** SELECTED EXCERPT follows **

Flag Type Default Description
`--disable-auto-inject-block-sync` bool false Disable automatic block-level set/wait insertion (InjectBlockSync / CrossCoreGSS).
`--disable-hivm-auto-inject-sync` bool false Disable InjectSync (Intra-Core sync).
`--enable-hivm-inject-barrier-all-sync` bool false Make InjectSync inserts barrier(all) instructions (useful auto-sync fails)
`--enable-hivm-inject-block-all-sync` bool false Make InjectBlockSync inserts block(all) instructions (useful auto-sync fails)
`--enable-hivm-unit-flag-sync` bool false Enable unit-flag sync feature.
`--enable-hivm-graph-sync-solver` bool false Use GraphSyncSolver/CrossCoreGSS instead of InjectSync/InjectBlockSync for Intra-Core/Cross-Core auto-sync.
## Constraints and capabilities - **Hardware ordering model:** Auto-sync orders execution by inserting HIVM synchronization ops (`hivm.set_flag` / `hivm.wait_flag`, `hivm.pipe_barrier`, and (when applicable) `hivm.sync_block_set` / `hivm.sync_block_wait`). The ordering is expressed in terms of **cores** and **pipes**, plus event/flag ids. - **Correctness via feasibility checking:** For the solver-based flow (Graph Sync Solver), candidate sync constraints are accepted only if they remain feasible under a graph-based reachability/ordering model (avoids deadlock or over-constraining schedules). - **Kernel coverage (block-level sync):** Block-level cross-core sync (`sync_block_set` / `sync_block_wait`) is intended for **MIX** kernels (cube/vector handoff). InjectBlockSync/CrossCoreGSS will not apply to non-MIX flows (host or pure AIC/AIV). - **Optional feature modes:** Unit-flag sync can be enabled as an alternative pattern for supported operations, and the graph-based solver can be selected instead of InjectSync/InjectBlockSync via compiler options. - **Verification requirements:** Check that emitted ops satisfy dialect verification; `set_flag` / `wait_flag` must share the same event/flag id and compatible core/pipe endpoints.

** End of SELECTED EXCERPT **
** RECORDS follows **

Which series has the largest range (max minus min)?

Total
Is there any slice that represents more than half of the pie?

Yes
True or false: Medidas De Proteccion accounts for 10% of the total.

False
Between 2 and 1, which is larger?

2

** End of RECORDS **
** RECORDS follows **

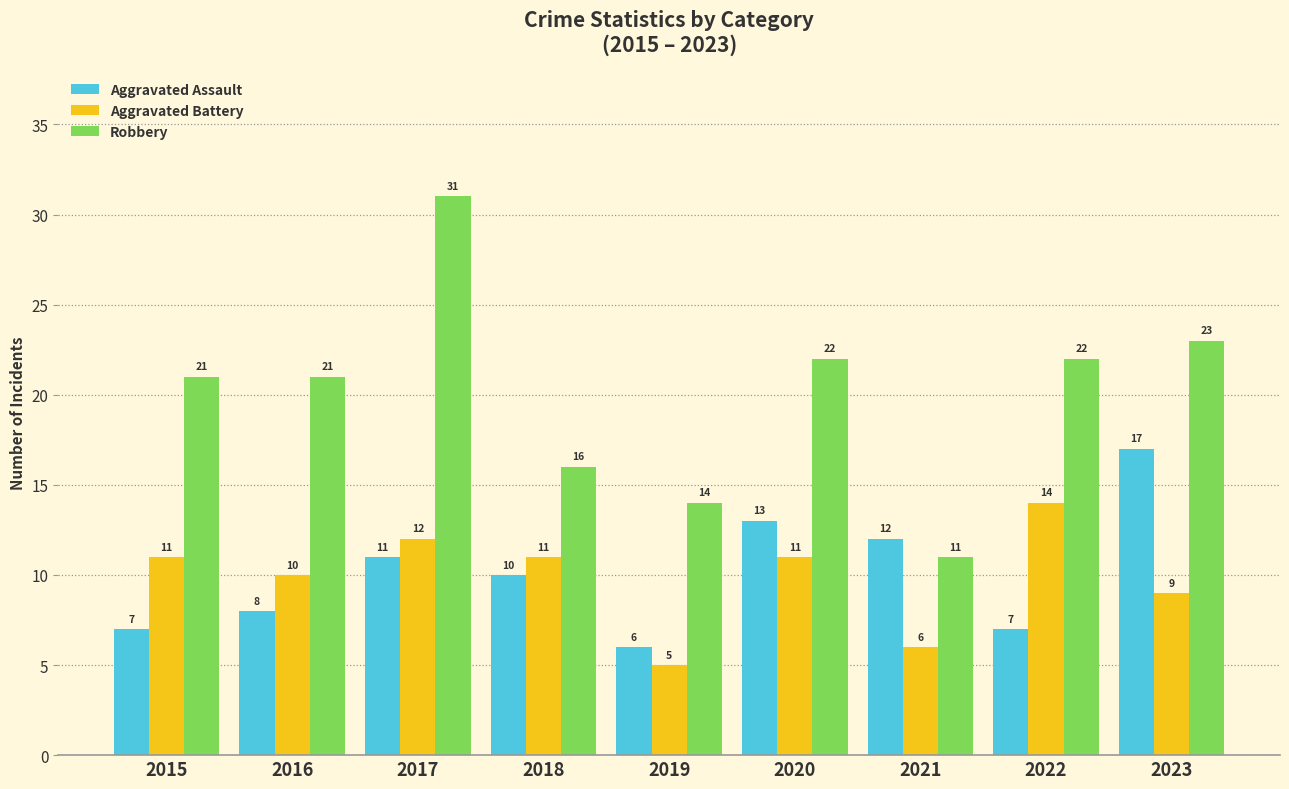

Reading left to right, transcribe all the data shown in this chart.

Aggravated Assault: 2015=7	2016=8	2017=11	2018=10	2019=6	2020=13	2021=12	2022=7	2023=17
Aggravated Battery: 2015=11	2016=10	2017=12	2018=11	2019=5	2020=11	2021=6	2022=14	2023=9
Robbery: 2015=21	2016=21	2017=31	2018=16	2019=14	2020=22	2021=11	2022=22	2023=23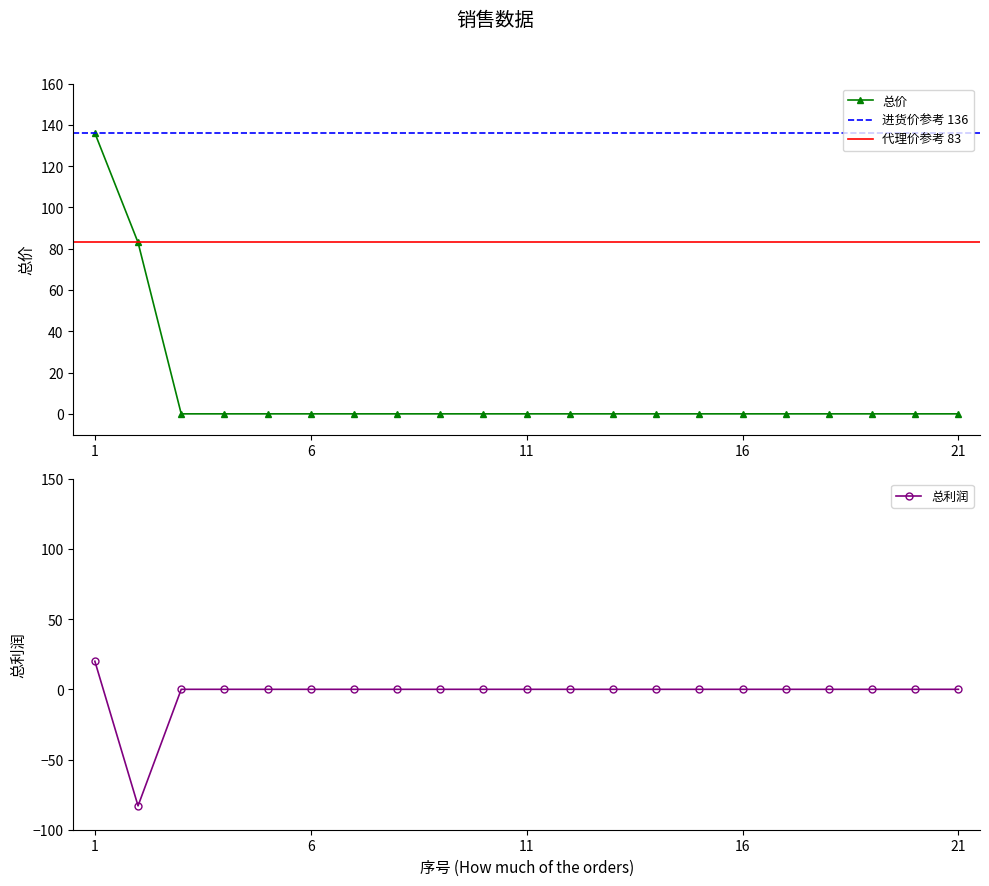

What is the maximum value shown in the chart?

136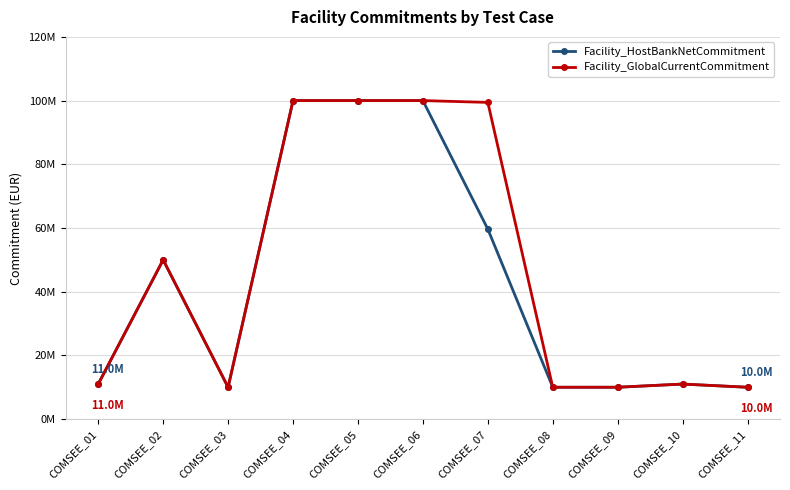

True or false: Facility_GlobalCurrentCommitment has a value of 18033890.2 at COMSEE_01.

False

** End of RECORDS **
** RECORDS follows **

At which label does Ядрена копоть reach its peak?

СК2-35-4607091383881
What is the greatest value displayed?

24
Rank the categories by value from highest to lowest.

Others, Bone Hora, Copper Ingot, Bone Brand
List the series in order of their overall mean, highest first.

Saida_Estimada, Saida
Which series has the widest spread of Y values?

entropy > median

** End of RECORDS **

PROBLEMS TO WORK ON:
[1] List every command-line flag named in the flag table of the auto-sync documentation.
[2] Translate this sentence from the auto-sync documentation into German: "InjectBlockSync/CrossCoreGSS will not apply to non-MIX flows (host or pure AIC/AIV)."
[3] According to the auto-sync documentation, which kind of kernel is block-level cross-core sync intended for?

EXPECTED OUTPUTS:
[1]
--disable-auto-inject-block-sync
--disable-hivm-auto-inject-sync
--enable-hivm-inject-barrier-all-sync
--enable-hivm-inject-block-all-sync
--enable-hivm-unit-flag-sync
--enable-hivm-graph-sync-solver

[2] InjectBlockSync/CrossCoreGSS wird nicht auf Nicht-MIX-Abläufe angewendet (Host oder reines AIC/AIV).

[3] It is intended for MIX kernels (cube/vector handoff).